The response should contain all of the records, copied exactly, and none of the images.

• Pictured people or hands with joints
════
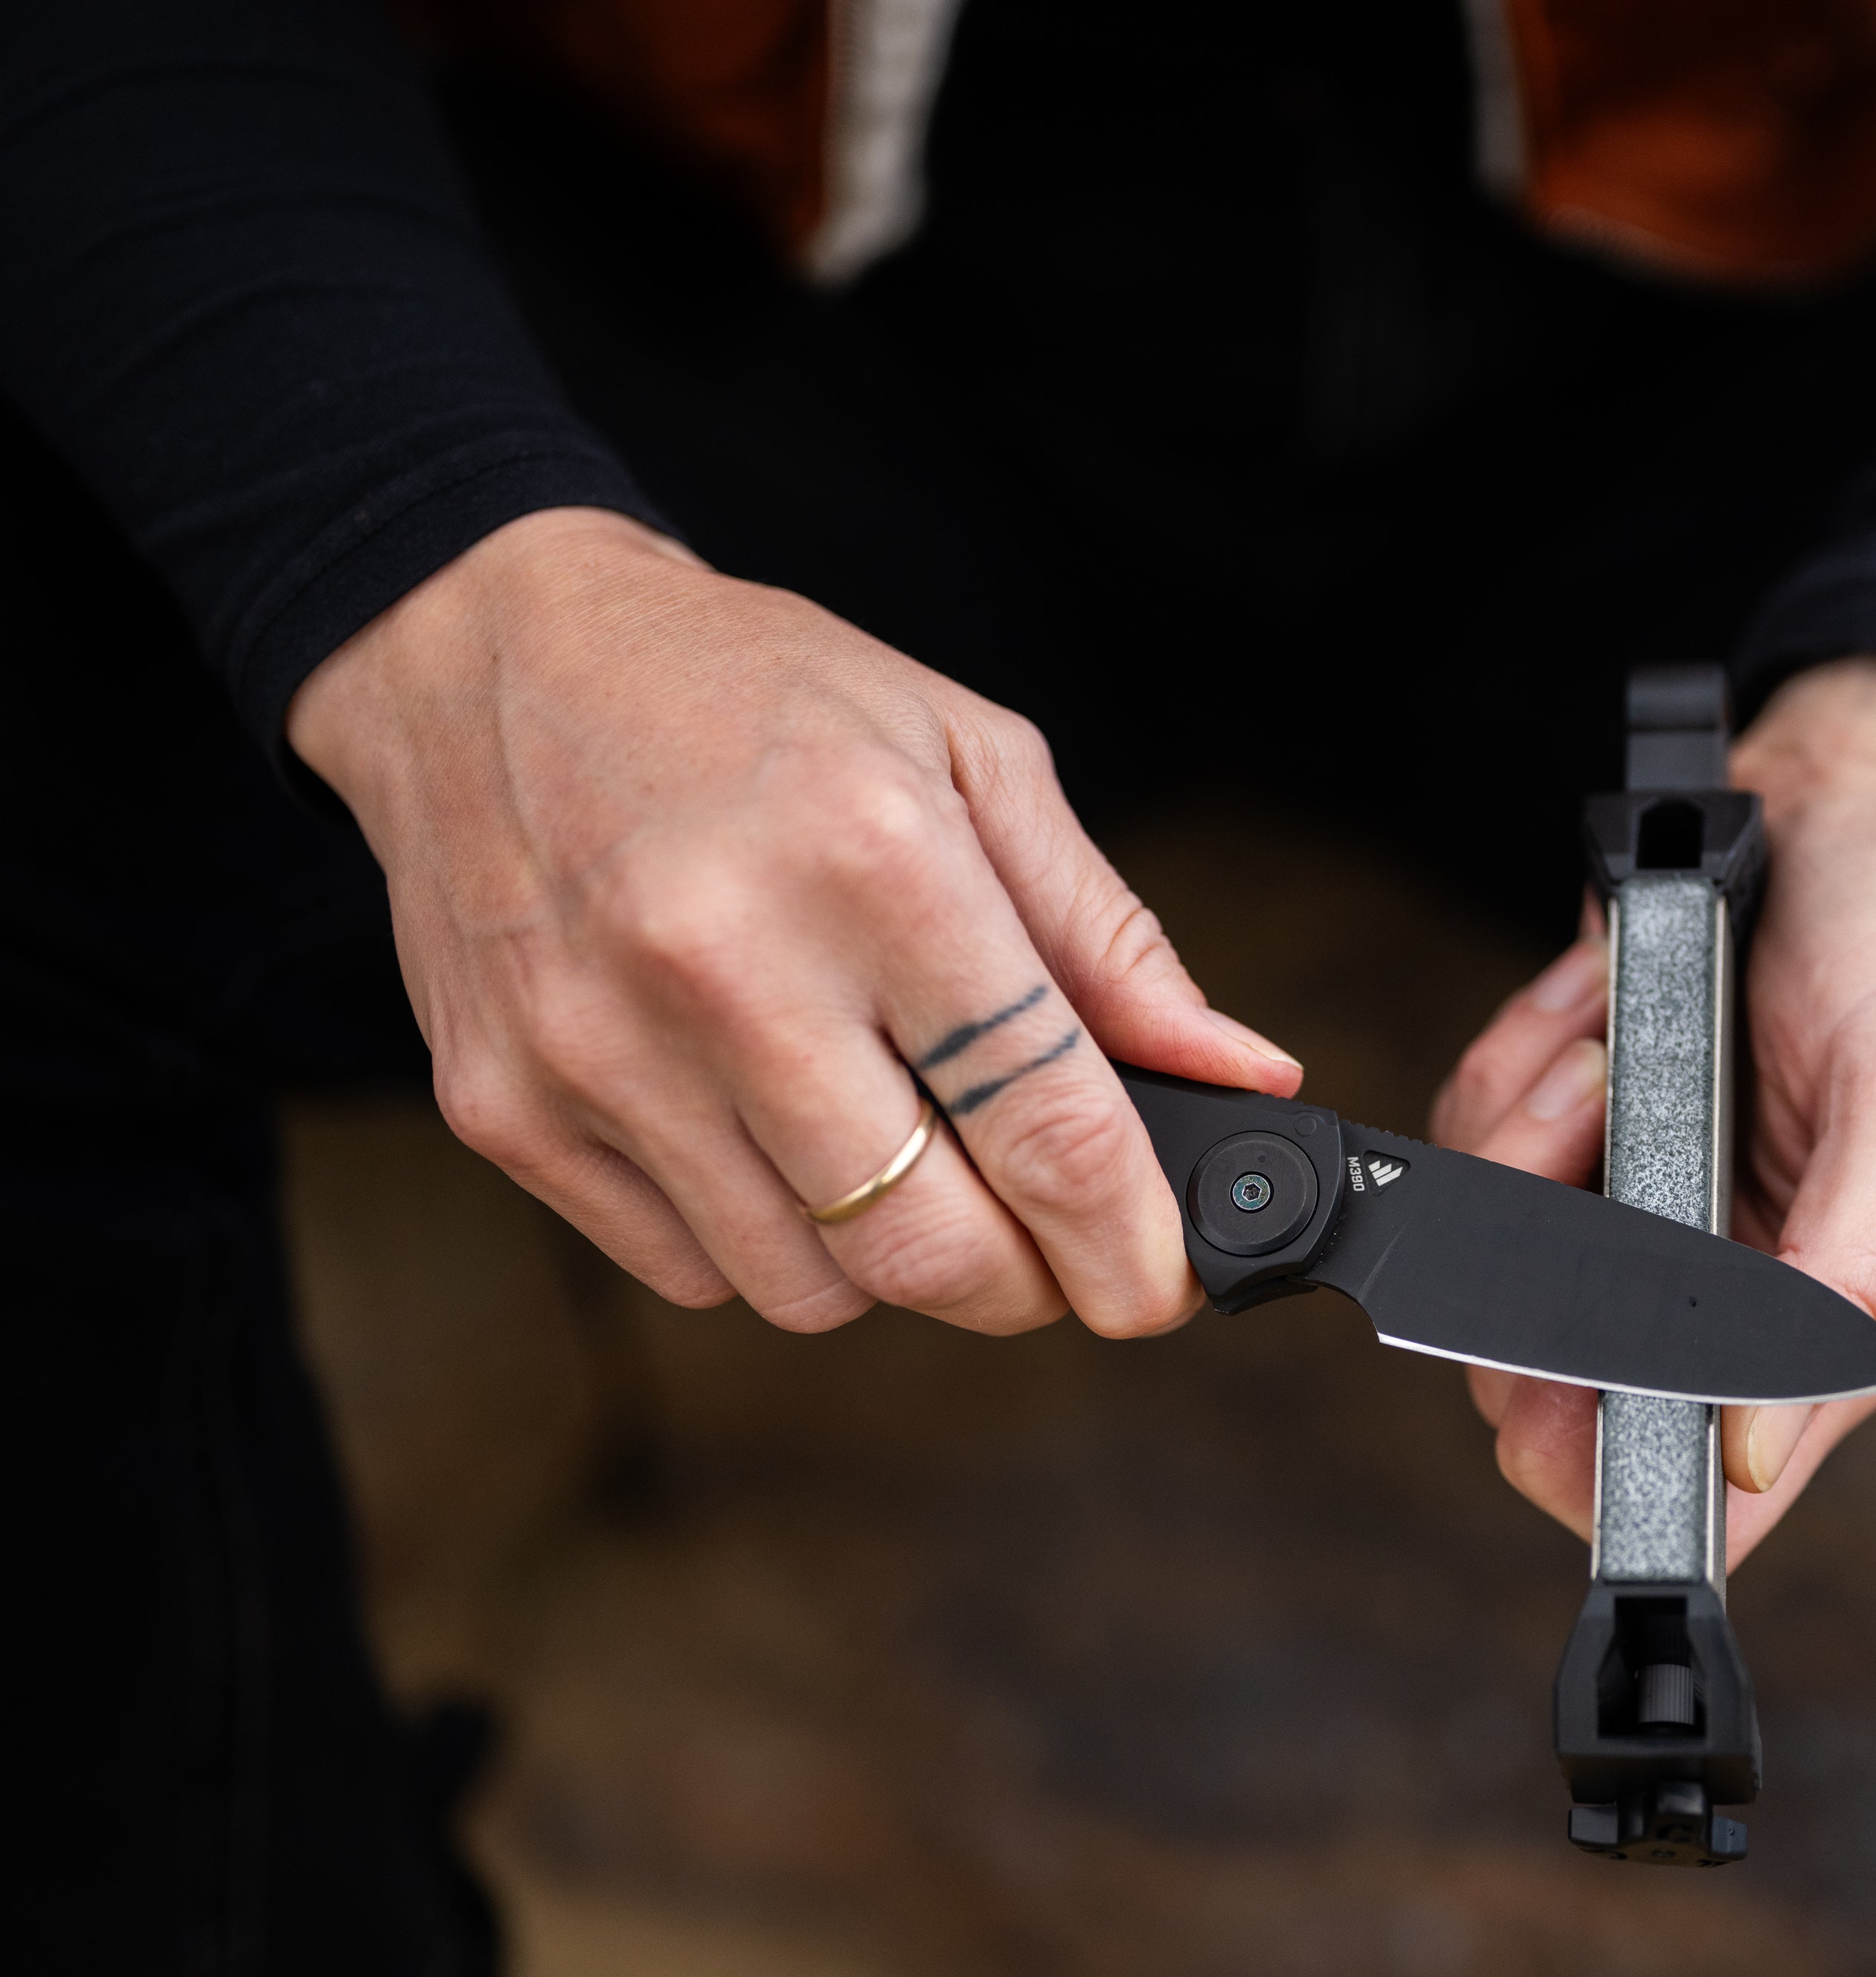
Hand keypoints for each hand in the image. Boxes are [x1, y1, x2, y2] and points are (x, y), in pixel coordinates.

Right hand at [289, 507, 1301, 1336]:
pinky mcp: (506, 1109)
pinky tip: (765, 1124)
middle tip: (1055, 1245)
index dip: (1134, 1244)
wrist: (486, 650)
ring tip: (893, 1138)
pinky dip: (764, 1235)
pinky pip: (691, 1271)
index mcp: (872, 858)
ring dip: (889, 1257)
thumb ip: (1110, 942)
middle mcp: (723, 964)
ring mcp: (596, 1050)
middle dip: (1027, 1284)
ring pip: (809, 1290)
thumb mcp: (972, 760)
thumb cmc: (756, 698)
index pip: (1044, 1124)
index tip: (1167, 1284)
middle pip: (927, 1249)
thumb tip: (1240, 1078)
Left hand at [1432, 658, 1875, 1566]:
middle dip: (1527, 1242)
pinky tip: (1597, 998)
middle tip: (1601, 1102)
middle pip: (1533, 1376)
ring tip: (1617, 1030)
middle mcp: (1709, 1291)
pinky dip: (1518, 1057)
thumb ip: (1842, 1286)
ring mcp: (1628, 1213)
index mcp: (1816, 1326)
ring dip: (1527, 1118)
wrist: (1856, 800)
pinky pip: (1474, 1141)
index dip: (1592, 1457)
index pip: (1677, 1486)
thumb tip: (1744, 1451)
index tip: (1560, 1348)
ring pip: (1481, 1251)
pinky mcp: (1570, 1130)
════
• Response to this exercise
Hand keypoints for each hand in the image. Boxes are [x1, y1, x2, y2] and points are (x, y), in pixel coordinates.

Right hand at [289, 507, 1301, 1336]:
pinky mcp: (506, 1109)
pinky tip: (765, 1124)
middle tip: (1055, 1245)
index dip: (1134, 1244)
wrist: (486, 650)
ring tip: (893, 1138)
pinky dip: (764, 1235)
pinky pip: (691, 1271)
index mcp: (872, 858)
ring dip: (889, 1257)
thumb ip: (1110, 942)
middle mcp: (723, 964)
ring mcp: (596, 1050)
middle dip: (1027, 1284)
ring pip: (809, 1290)
thumb mcp: (972, 760)
thumb cmc: (756, 698)
index pip: (1044, 1124)
index tip: (1167, 1284)
middle pip: (927, 1249)
thumb tip: (1240, 1078)
Left hand at [1432, 658, 1875, 1566]:
middle dip: (1527, 1242)
pinky tip: (1597, 998)
middle tip: (1601, 1102)
middle pip: (1533, 1376)
ring tip: (1617, 1030)
middle mcp: (1709, 1291)
pinky dip: (1518, 1057)
thumb ip: (1842, 1286)
ring mcp: (1628, 1213)
index mcp: (1816, 1326)
ring dip: (1527, 1118)
wrist: (1856, 800)
pinky pip: (1474, 1141)
index dip: (1592, 1457)
index pip: (1677, 1486)
thumb tip: (1744, 1451)
index tip: (1560, 1348)
ring pip: (1481, 1251)
pinky mcp: (1570, 1130)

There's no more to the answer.